What to produce =>
Copy the data exactly, keeping every line intact.

Provided material =>
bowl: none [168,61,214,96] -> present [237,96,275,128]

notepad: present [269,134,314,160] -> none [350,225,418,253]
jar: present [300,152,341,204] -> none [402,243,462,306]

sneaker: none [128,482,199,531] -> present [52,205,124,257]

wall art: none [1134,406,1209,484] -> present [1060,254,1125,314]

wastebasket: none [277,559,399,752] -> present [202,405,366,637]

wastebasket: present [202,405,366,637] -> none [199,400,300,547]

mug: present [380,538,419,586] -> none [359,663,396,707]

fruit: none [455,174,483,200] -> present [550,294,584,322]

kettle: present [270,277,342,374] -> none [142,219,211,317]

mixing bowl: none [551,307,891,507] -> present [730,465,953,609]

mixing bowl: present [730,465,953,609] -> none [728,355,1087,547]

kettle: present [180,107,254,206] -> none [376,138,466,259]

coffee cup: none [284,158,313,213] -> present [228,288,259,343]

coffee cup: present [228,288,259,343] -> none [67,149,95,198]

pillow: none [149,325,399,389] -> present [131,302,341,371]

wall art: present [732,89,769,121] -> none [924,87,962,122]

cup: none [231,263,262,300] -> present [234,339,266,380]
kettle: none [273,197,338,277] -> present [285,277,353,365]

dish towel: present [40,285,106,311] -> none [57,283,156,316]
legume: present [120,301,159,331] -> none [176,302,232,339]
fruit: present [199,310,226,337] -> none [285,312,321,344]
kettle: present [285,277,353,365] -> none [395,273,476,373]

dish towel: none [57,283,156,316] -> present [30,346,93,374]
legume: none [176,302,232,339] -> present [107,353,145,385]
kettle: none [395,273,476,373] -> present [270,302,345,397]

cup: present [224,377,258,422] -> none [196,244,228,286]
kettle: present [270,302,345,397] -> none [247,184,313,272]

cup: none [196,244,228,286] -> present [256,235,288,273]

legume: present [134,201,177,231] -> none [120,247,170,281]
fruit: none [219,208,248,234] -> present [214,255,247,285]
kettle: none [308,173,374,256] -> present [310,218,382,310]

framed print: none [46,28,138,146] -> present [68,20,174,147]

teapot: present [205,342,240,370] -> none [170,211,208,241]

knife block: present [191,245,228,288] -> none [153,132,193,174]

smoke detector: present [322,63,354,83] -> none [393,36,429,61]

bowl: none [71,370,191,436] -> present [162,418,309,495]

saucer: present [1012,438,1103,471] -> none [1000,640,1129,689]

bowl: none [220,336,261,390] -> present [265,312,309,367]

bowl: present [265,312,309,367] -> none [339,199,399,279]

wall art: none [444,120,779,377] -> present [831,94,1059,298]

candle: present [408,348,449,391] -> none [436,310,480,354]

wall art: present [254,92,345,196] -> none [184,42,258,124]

Answer area =>
bowl: none [168,61,214,96] -> present [237,96,275,128]

notepad: present [269,134,314,160] -> none [350,225,418,253]
jar: present [300,152,341,204] -> none [402,243,462,306]

sneaker: none [128,482,199,531] -> present [52,205,124,257]

wall art: none [1134,406,1209,484] -> present [1060,254,1125,314]

wastebasket: none [277,559,399,752] -> present [202,405,366,637]

wastebasket: present [202,405,366,637] -> none [199,400,300,547]

mug: present [380,538,419,586] -> none [359,663,396,707]

fruit: none [455,174,483,200] -> present [550,294,584,322]

kettle: present [270,277,342,374] -> none [142,219,211,317]

mixing bowl: none [551,307,891,507] -> present [730,465,953,609]

mixing bowl: present [730,465,953,609] -> none [728,355,1087,547]

kettle: present [180,107,254,206] -> none [376,138,466,259]

coffee cup: none [284,158,313,213] -> present [228,288,259,343]

coffee cup: present [228,288,259,343] -> none [67,149,95,198]

pillow: none [149,325,399,389] -> present [131,302,341,371]

wall art: present [732,89,769,121] -> none [924,87,962,122]

cup: none [231,263,262,300] -> present [234,339,266,380]
kettle: none [273,197,338,277] -> present [285,277,353,365]

dish towel: present [40,285,106,311] -> none [57,283,156,316]
legume: present [120,301,159,331] -> none [176,302,232,339]
fruit: present [199,310,226,337] -> none [285,312,321,344]
kettle: present [285,277,353,365] -> none [395,273,476,373]

dish towel: none [57,283,156,316] -> present [30,346,93,374]
legume: none [176,302,232,339] -> present [107,353,145,385]
kettle: none [395,273,476,373] -> present [270,302,345,397]

cup: present [224,377,258,422] -> none [196,244,228,286]
kettle: present [270,302,345,397] -> none [247,184,313,272]

cup: none [196,244,228,286] -> present [256,235,288,273]

legume: present [134,201,177,231] -> none [120,247,170,281]
fruit: none [219,208,248,234] -> present [214,255,247,285]
kettle: none [308,173,374,256] -> present [310,218,382,310]

framed print: none [46,28,138,146] -> present [68,20,174,147]

teapot: present [205,342,240,370] -> none [170,211,208,241]

knife block: present [191,245,228,288] -> none [153,132,193,174]

smoke detector: present [322,63,354,83] -> none [393,36,429,61]

bowl: none [71,370,191,436] -> present [162,418,309,495]

saucer: present [1012,438,1103,471] -> none [1000,640,1129,689]

bowl: none [220,336,261,390] -> present [265,312,309,367]

bowl: present [265,312,309,367] -> none [339,199,399,279]

wall art: none [444,120,779,377] -> present [831,94,1059,298]

candle: present [408,348,449,391] -> none [436,310,480,354]

wall art: present [254,92,345,196] -> none [184,42,258,124]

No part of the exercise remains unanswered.